The title of this post might seem really silly considering MSDN specifically says they aren’t thread safe, but there’s more to it than that. It says DataTables are not thread safe for WRITE operations which is a major ‘”Duh” statement, but in reality they are not safe for some read operations. I’ve been having some strange issues with DataRows in parallel loops so I started to investigate.
I saw a post stating that DataTable.Select() is actually a write operation so it isn’t thread safe and requires a lock. I don’t see anything on MSDN about this. So I got to thinking and that’s when I opened up dotPeek. What did I find?
DataTable.NewRow() is not thread safe! The point of this method is to create a new row with the same schema as the table. According to MSDN you have to then add that row to the table’s DataRowCollection, it is not automatically added to the row collection when calling NewRow(). This, for the most part, is a read operation which would be thread safe. BUT, at one point in the internals, a call to NewRow(int) is made which creates the new record object, then sets that record to a class scoped field before passing it along to a DataRowBuilder.

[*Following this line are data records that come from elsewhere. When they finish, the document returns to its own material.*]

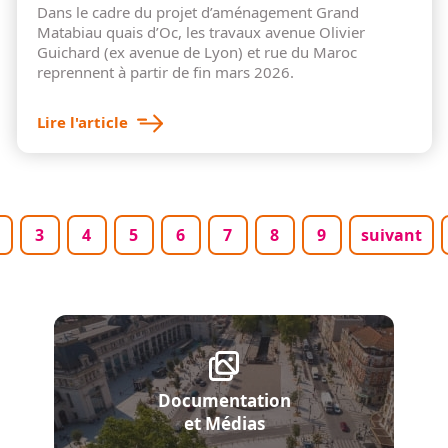
Dans le cadre du projet d’aménagement Grand
Matabiau quais d’Oc, les travaux avenue Olivier
Guichard (ex avenue de Lyon) et rue du Maroc
reprennent à partir de fin mars 2026.
Lire l'article
Pagination
ourante
age
Page
Page
Page
Page
Page
Page
Page
Page suiva
3
4
5
6
7
8
9
suivant
Documentation
et Médias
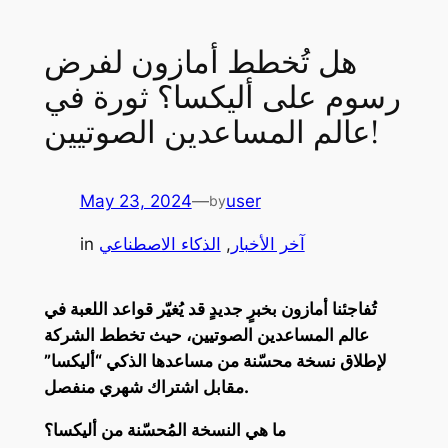
هل تُخطط أمازون لفرض
رسوم على أليكسا؟ ثورة في
عالم المساعدين الصوتيين!
May 23, 2024
—
user
by
آخر الأخبار
, 
الذكاء الاصطناعي
in
تُفاجئنا أمازون بخبرٍ جديدٍ قد يُغيّر قواعد اللعبة في
عالم المساعدين الصوتيين، حيث تخطط الشركة
لإطلاق نسخة محسّنة من مساعدها الذكي “أليكسا”
مقابل اشتراك شهري منفصل.
ما هي النسخة المُحسّنة من أليكسا؟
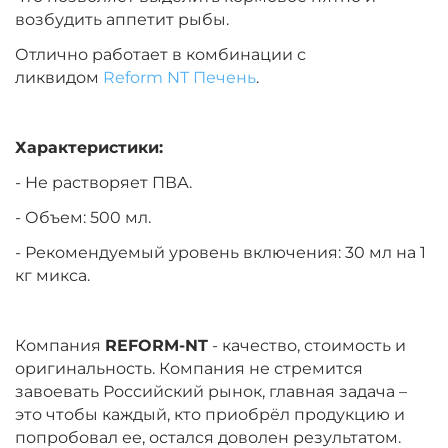
возбудить аппетит рыбы.
Отлично работает в комбинации с
ликвидом
Reform NT Печень
.
Характеристики:
- Не растворяет ПВА.
- Объем: 500 мл.
- Рекомендуемый уровень включения: 30 мл на 1
кг микса.
Компания
REFORM-NT
- качество, стоимость и
оригинальность. Компания не стремится
завоевать Российский рынок, главная задача –
это чтобы каждый, кто приобрёл продукцию и
попробовал ее, остался доволен результатом.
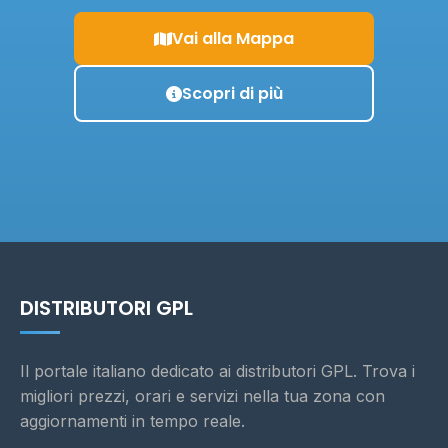
Vai alla Mappa
Scopri di più
DISTRIBUTORI GPL
Il portale italiano dedicato ai distributori GPL. Trova i
migliori prezzi, orari e servizi nella tua zona con
aggiornamenti in tempo reale.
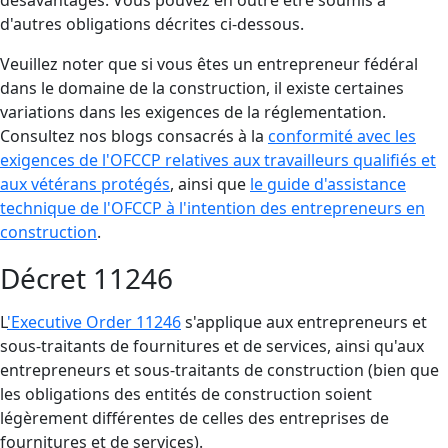
désavantagés. Vous pouvez en outre être soumis à
d'autres obligations décrites ci-dessous.
Veuillez noter que si vous êtes un entrepreneur fédéral
dans le domaine de la construction, il existe certaines
variations dans les exigences de la réglementation.
Consultez nos blogs consacrés à la
conformité avec les
exigences de l'OFCCP relatives aux travailleurs qualifiés et
aux vétérans protégés
, ainsi que
le guide d'assistance
technique de l'OFCCP à l'intention des entrepreneurs en
construction
.
Décret 11246
L
'Executive Order 11246
s'applique aux entrepreneurs et
sous-traitants de fournitures et de services, ainsi qu'aux
entrepreneurs et sous-traitants de construction (bien que
les obligations des entités de construction soient
légèrement différentes de celles des entreprises de
fournitures et de services).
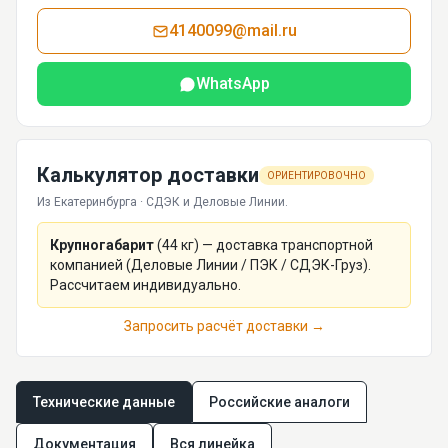
4140099@mail.ru
WhatsApp
Калькулятор доставки
ОРИЕНТИРОВОЧНО
Из Екатеринбурга · СДЭК и Деловые Линии.
Крупногабарит
(
44
кг) — доставка транспортной
компанией (Деловые Линии / ПЭК / СДЭК-Груз).
Рассчитаем индивидуально.
Запросить расчёт доставки →
Технические данные
Российские аналоги
Документация
Вся линейка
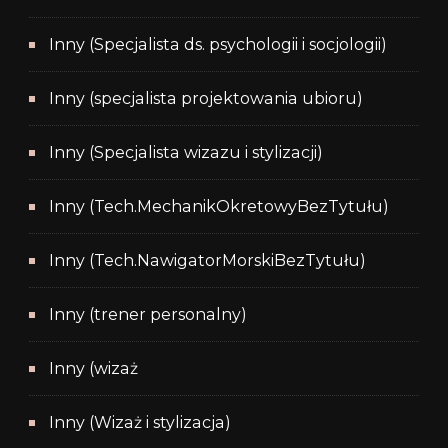
Inny (Specjalista ds. psychologii i socjologii)
Inny (specjalista projektowania ubioru)
Inny (Specjalista wizazu i stylizacji)
Inny (Tech.MechanikOkretowyBezTytułu)
Inny (Tech.NawigatorMorskiBezTytułu)
Inny (trener personalny)
Inny (wizaż
Inny (Wizaż i stylizacja)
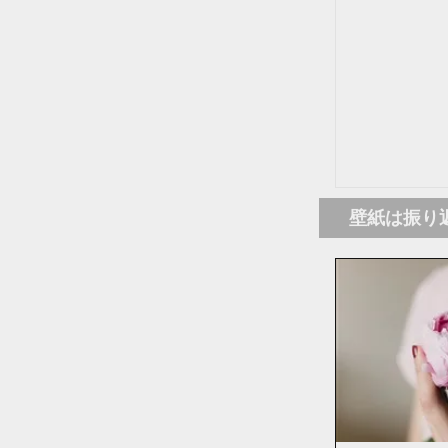
壁紙は振り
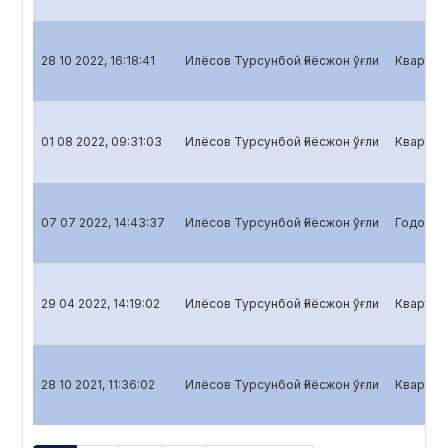
28 10 2022, 16:18:41
Илёсов Турсунбой Ғиёсжон ўғли
Кварталь
01 08 2022, 09:31:03
Илёсов Турсунбой Ғиёсжон ўғли
Кварталь
07 07 2022, 14:43:37
Илёсов Турсунбой Ғиёсжон ўғли
Годовой 
29 04 2022, 14:19:02
Илёсов Турсунбой Ғиёсжон ўғли
Кварталь
28 10 2021, 11:36:02
Илёсов Турсунбой Ғиёсжон ўғли
Кварталь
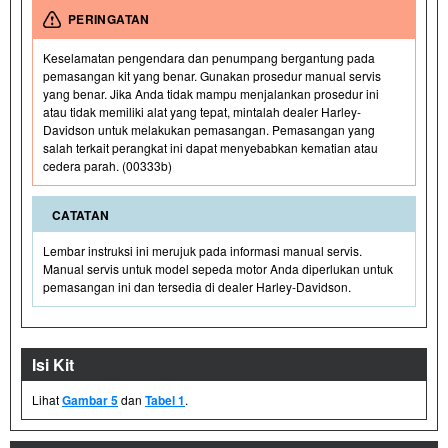
PERINGATAN
Keselamatan pengendara dan penumpang bergantung pada
pemasangan kit yang benar. Gunakan prosedur manual servis
yang benar. Jika Anda tidak mampu menjalankan prosedur ini
atau tidak memiliki alat yang tepat, mintalah dealer Harley-
Davidson untuk melakukan pemasangan. Pemasangan yang
salah terkait perangkat ini dapat menyebabkan kematian atau
cedera parah. (00333b)
CATATAN
Lembar instruksi ini merujuk pada informasi manual servis.
Manual servis untuk model sepeda motor Anda diperlukan untuk
pemasangan ini dan tersedia di dealer Harley-Davidson.
Isi Kit
Lihat
Gambar 5
dan
Tabel 1
.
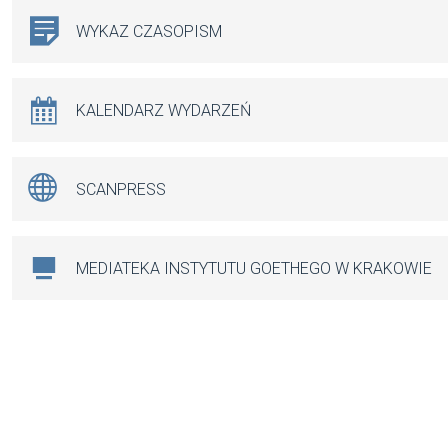
WYKAZ CZASOPISM
KALENDARZ WYDARZEŃ
SCANPRESS
MEDIATEKA INSTYTUTU GOETHEGO W KRAKOWIE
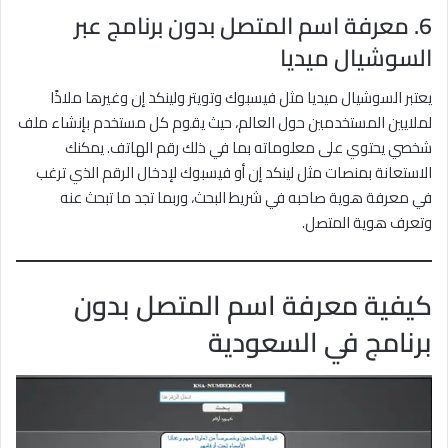
6. معرفة اسم المتصل بدون برنامج عبر
السوشيال ميديا
يعتبر السوشيال ميديا مثل فيسبوك وتويتر ولينكد إن وغيرها ملاذًا
لملايين المستخدمين حول العالم، حيث يقوم كل مستخدم بإنشاء ملف
شخصي يحتوي على معلوماته بما في ذلك رقم الهاتف. يمكنك
الاستعانة بمنصات مثل لينكد إن أو فيسبوك لإدخال الرقم الذي ترغب
في معرفة هوية صاحبه في شريط البحث، وربما تجد ما تبحث عنه
وتعرف هوية المتصل.
كيفية معرفة اسم المتصل بدون
برنامج في السعودية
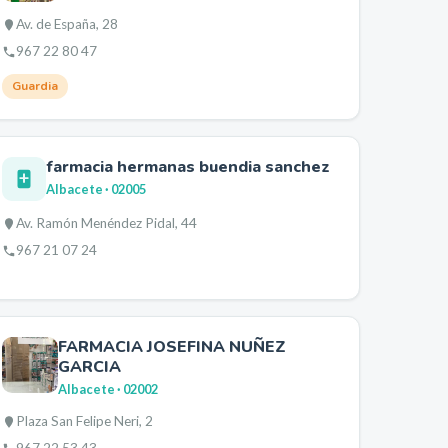
Av. de España, 28
967 22 80 47
Guardia
farmacia hermanas buendia sanchez
Albacete
· 02005
Av. Ramón Menéndez Pidal, 44
967 21 07 24
FARMACIA JOSEFINA NUÑEZ
GARCIA
Albacete
· 02002
Plaza San Felipe Neri, 2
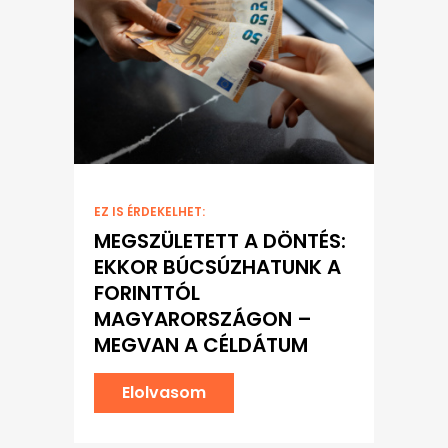
EZ IS ÉRDEKELHET:
MEGSZÜLETETT A DÖNTÉS:
EKKOR BÚCSÚZHATUNK A
FORINTTÓL
MAGYARORSZÁGON –
MEGVAN A CÉLDÁTUM
Elolvasom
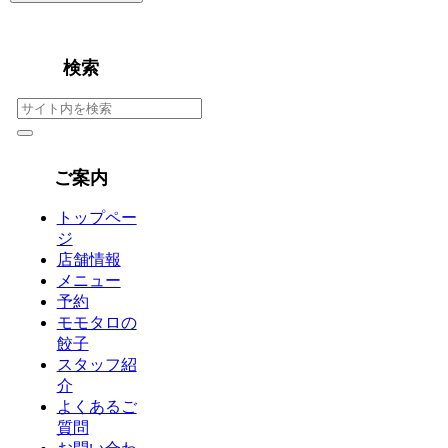
検索
ご案内
トップペー
ジ
店舗情報
メニュー
予約
モモタロの
餃子
スタッフ紹
介
よくあるご
質問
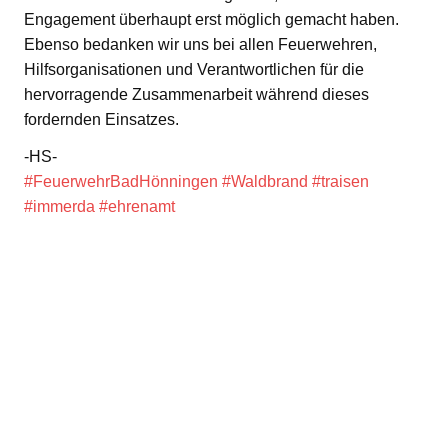
Engagement überhaupt erst möglich gemacht haben.
Ebenso bedanken wir uns bei allen Feuerwehren,
Hilfsorganisationen und Verantwortlichen für die
hervorragende Zusammenarbeit während dieses
fordernden Einsatzes.
-HS-
#FeuerwehrBadHönningen
#Waldbrand
#traisen
#immerda
#ehrenamt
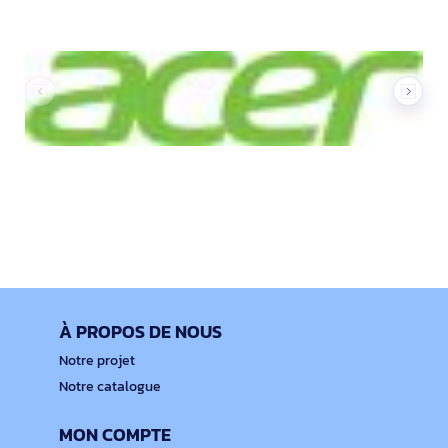
À PROPOS DE NOUS
Notre projet
Notre catalogue
MON COMPTE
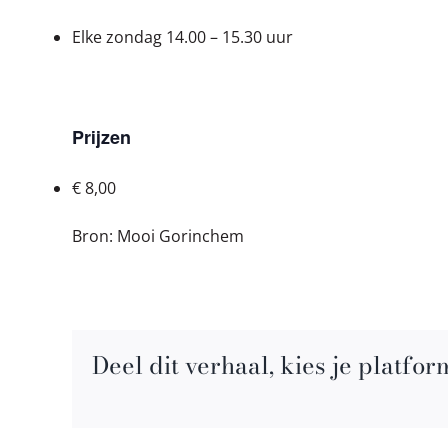
Elke zondag
14.00 – 15.30 uur
Prijzen
€ 8,00
Bron: Mooi Gorinchem
Deel dit verhaal, kies je platfor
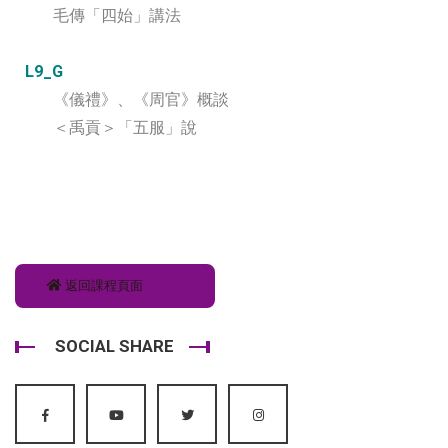
毛傳「四始」講法
L9_G
《儀禮》、《周官》概談
＜禹貢＞「五服」說
返回課程頁面
SOCIAL SHARE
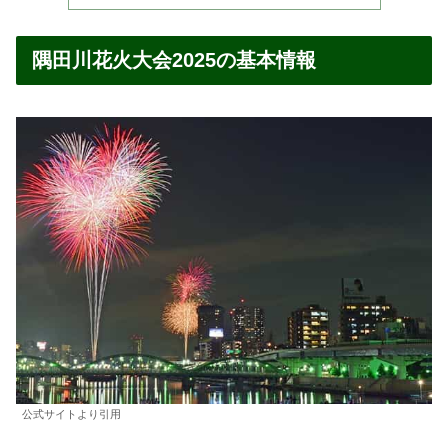
隅田川花火大会2025の基本情報
公式サイトより引用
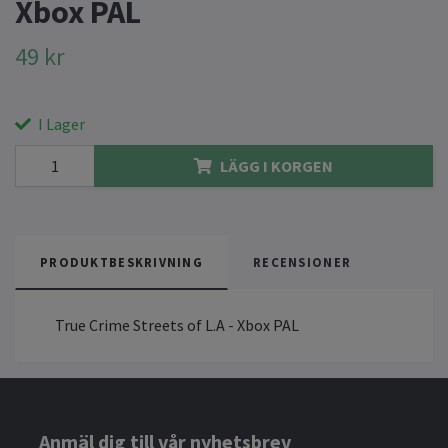
Xbox PAL
49 kr
I Lager
LÄGG I KORGEN
PRODUKTBESKRIVNING
RECENSIONER
True Crime Streets of L.A - Xbox PAL
Anmäl dig till vår nyhetsbrev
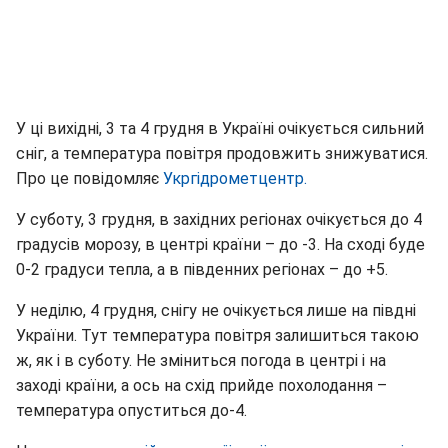
У ці вихідні, 3 та 4 грудня в Україні очікується сильний
сніг, а температура повітря продовжить знижуватися.
Про це повідомляє
Укргідрометцентр.
У суботу, 3 грудня, в західних регіонах очікується до 4
градусів морозу, в центрі країни – до -3. На сході буде
0-2 градуси тепла, а в південних регіонах – до +5.
У неділю, 4 грудня, снігу не очікується лише на півдні
України. Тут температура повітря залишиться такою
ж, як і в суботу. Не зміниться погода в центрі і на
заході країни, а ось на схід прийде похолодання –
температура опуститься до-4.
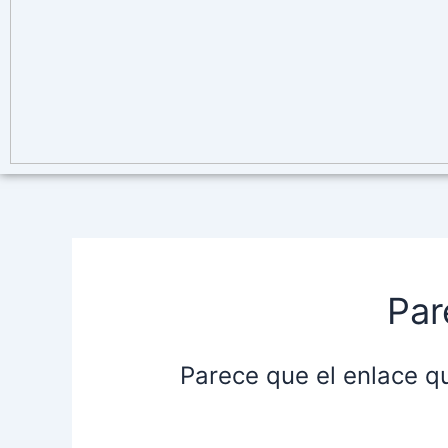
Par
Parece que el enlace q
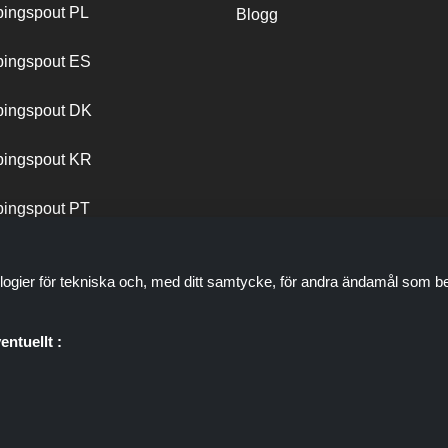
ingspout PL
Blogg
ingspout ES
ingspout DK
ingspout KR
ingspout PT
logier för tekniska och, med ditt samtycke, för andra ändamål som be
entuellt :
plats som presenterar erbjudanden, rabatter och kuponger; dessa er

This is where it is no longer thread safe.
I was seeing so many problems because I was using NewRow() in a parallel loop and data was being corrupted at the end. This was why. To combat this, I generated a cache of new rows before the parallel loop, in a ConcurrentBag<DataRow> and then use a TryTake() inside of the loop. No more problems.
Microsoft MVP, MCTS, PostSharp MVP,
I saw this and your previous post on using your thread safe pattern. I highly suspect that DataTable is simply manipulating a flat data object in the background that it will eventually render into HTML.
If you’re really wanting to optimize this you may want to get the initial data from the database into a thread safe collection and then run that through your pipeline. Then simply pass the pipeline output to the datatable’s data source.
Sounds like fun! :)
I’m working with the DataTable object (instead of DataSets). I would love to use POCO’s instead of DataTables but I can’t for a few reasons. But it’s important to pay attention when working with multi-threading and parallelism. I already knew DataSet, DataTable and DataRow were not thread safe, but I assumed some operations were. But it turns out, it isn’t!
What read operations are not thread-safe?